A Bloomberg story by Carmen Arroyo today underscores the cost-cutting focus I’m increasingly hearing from mortgage lenders this month. Mortgage layoffs and cost cuts are normal as rates rise, but lenders will still fund $2.6 trillion in 2022. Here are some bullet points on which lenders will thrive vs. struggle as this plays out.
– 30yr fixed rates spiked a full 1% since December — to 4%, the highest since May 2019 — and while a Russia/Ukraine war can help rates, the spike slows loan volume materially.
– Refinance applications are down 45% in the last 6 months, per the Mortgage Bankers Association (MBA). And refis mostly drove record loan volume in 2020 and 2021 (see below).

__TASK BRIEF__: List every percentage figure in the mortgage lending text. Work only from the mortgage lending text.

__SUPPLIED MATERIAL__:

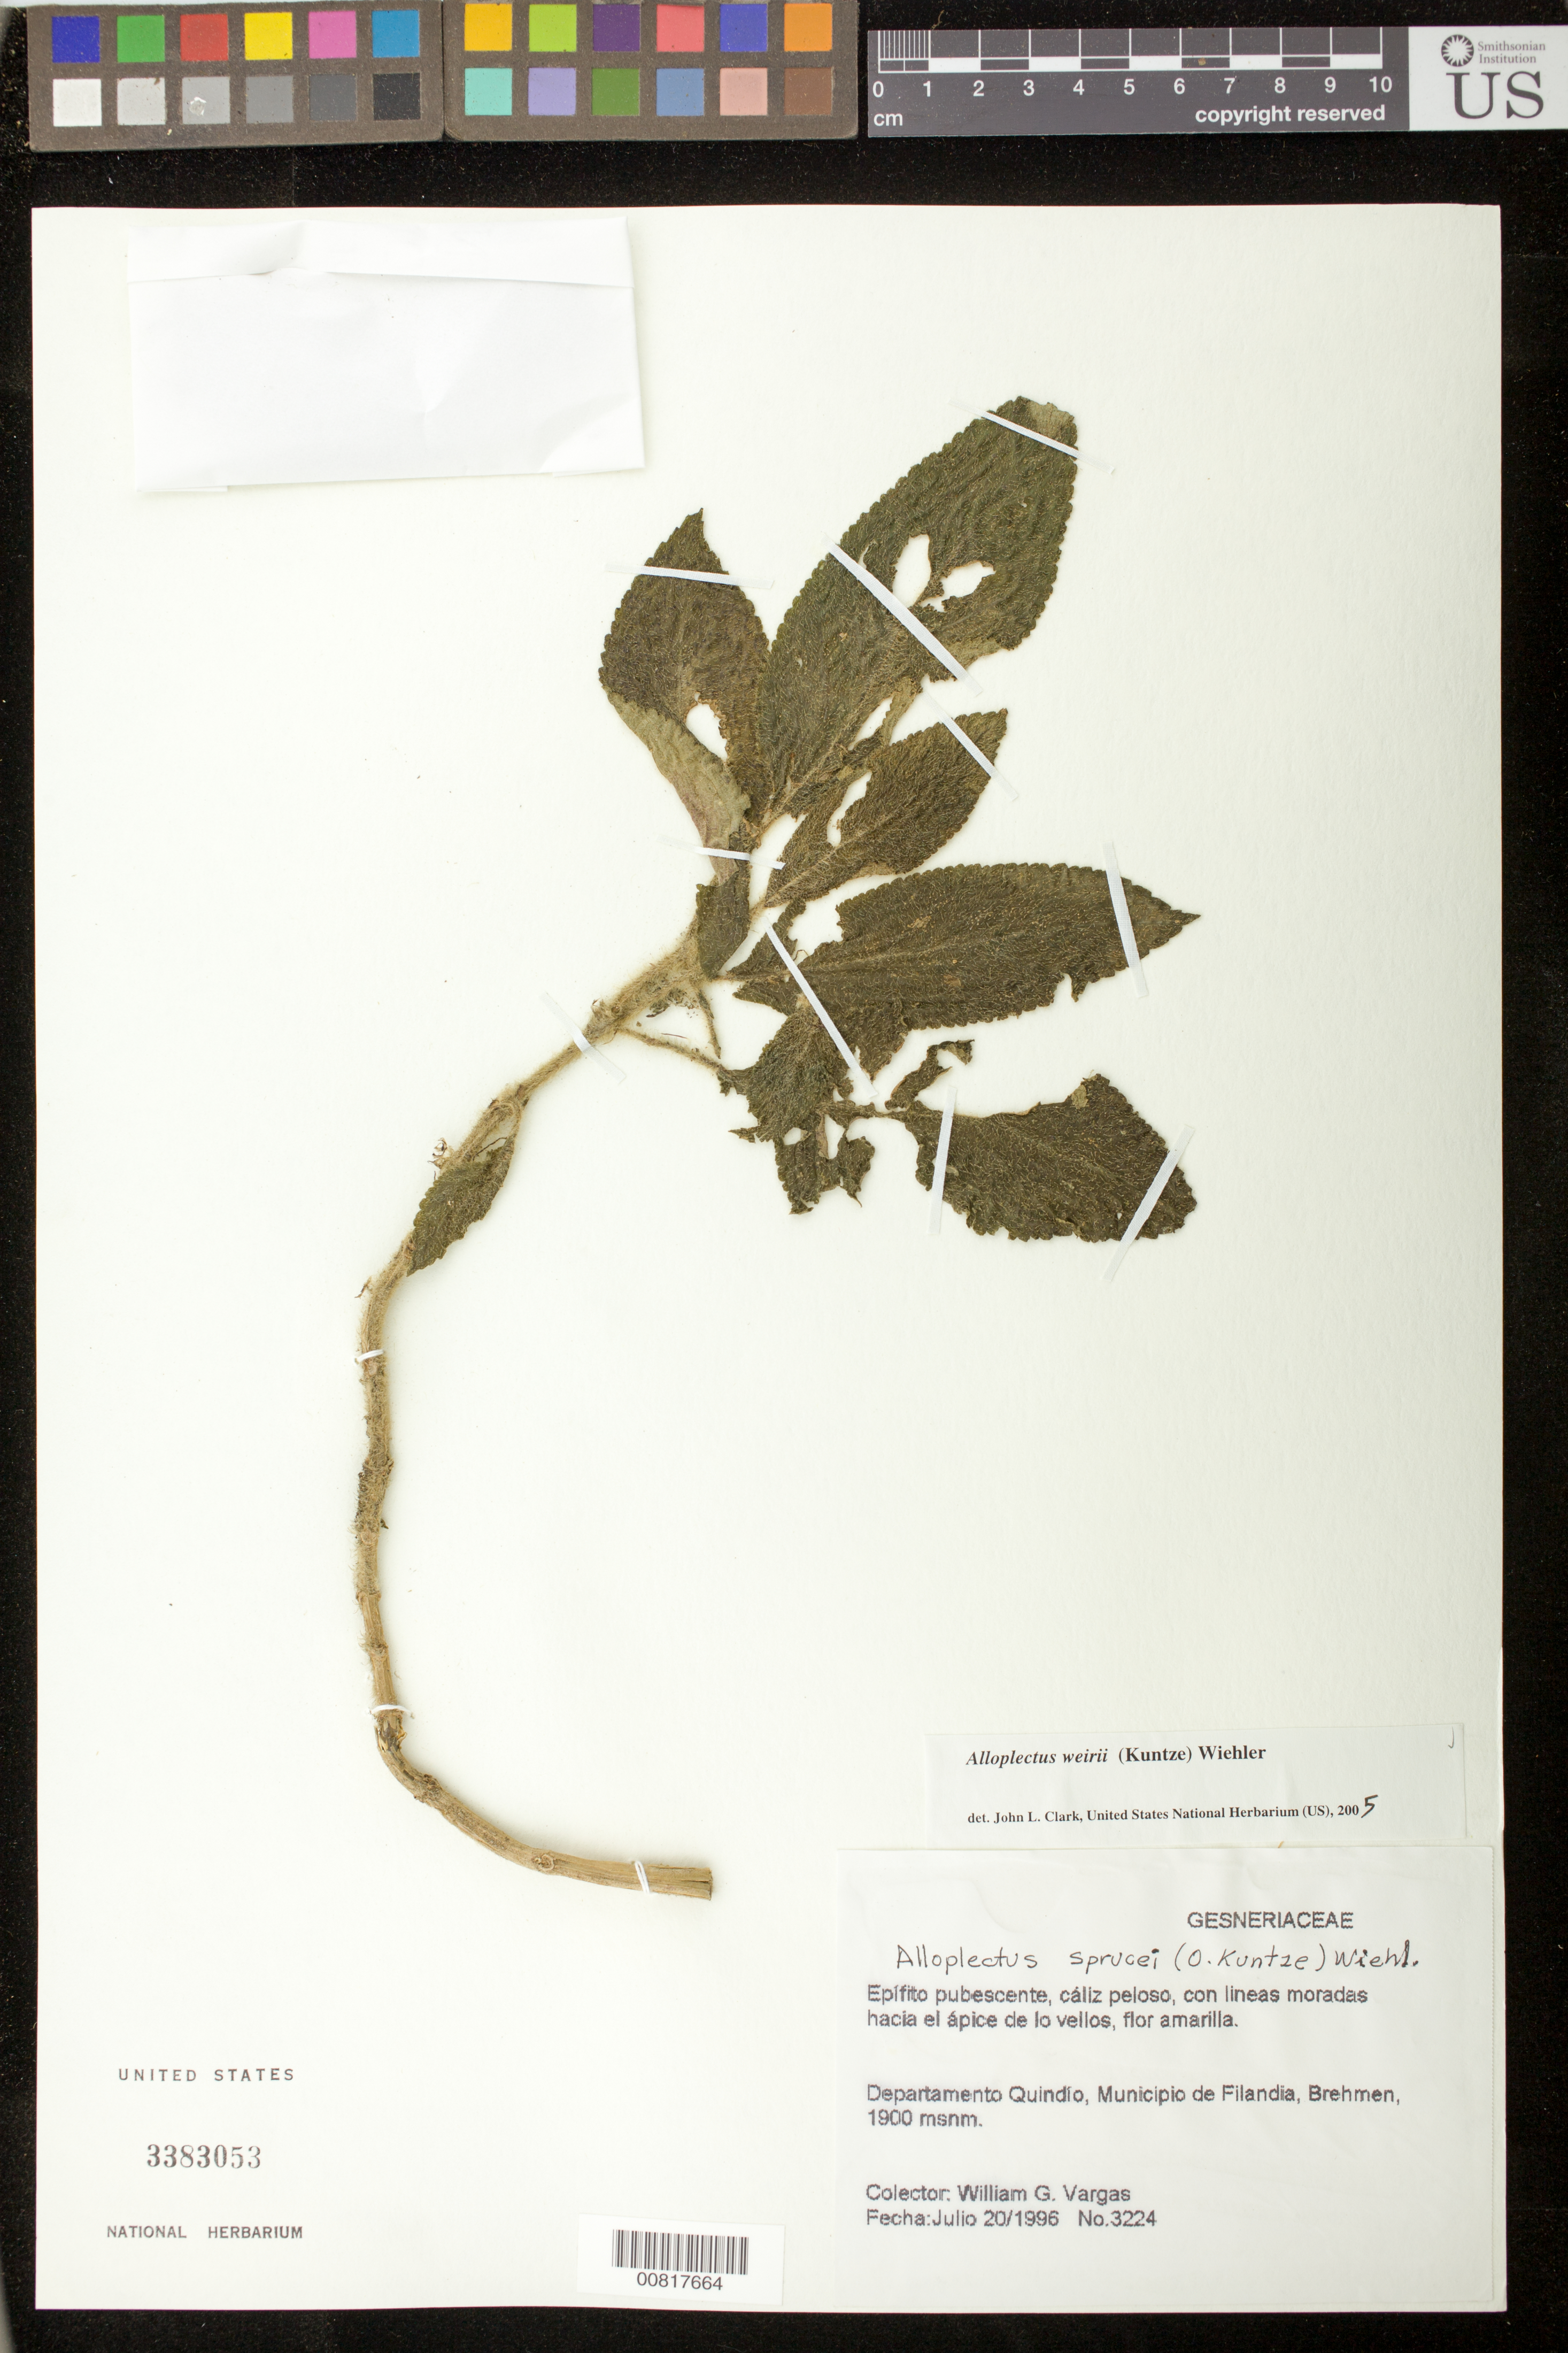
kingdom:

__RESPONSE BELOW__: 1%, 4%, 45%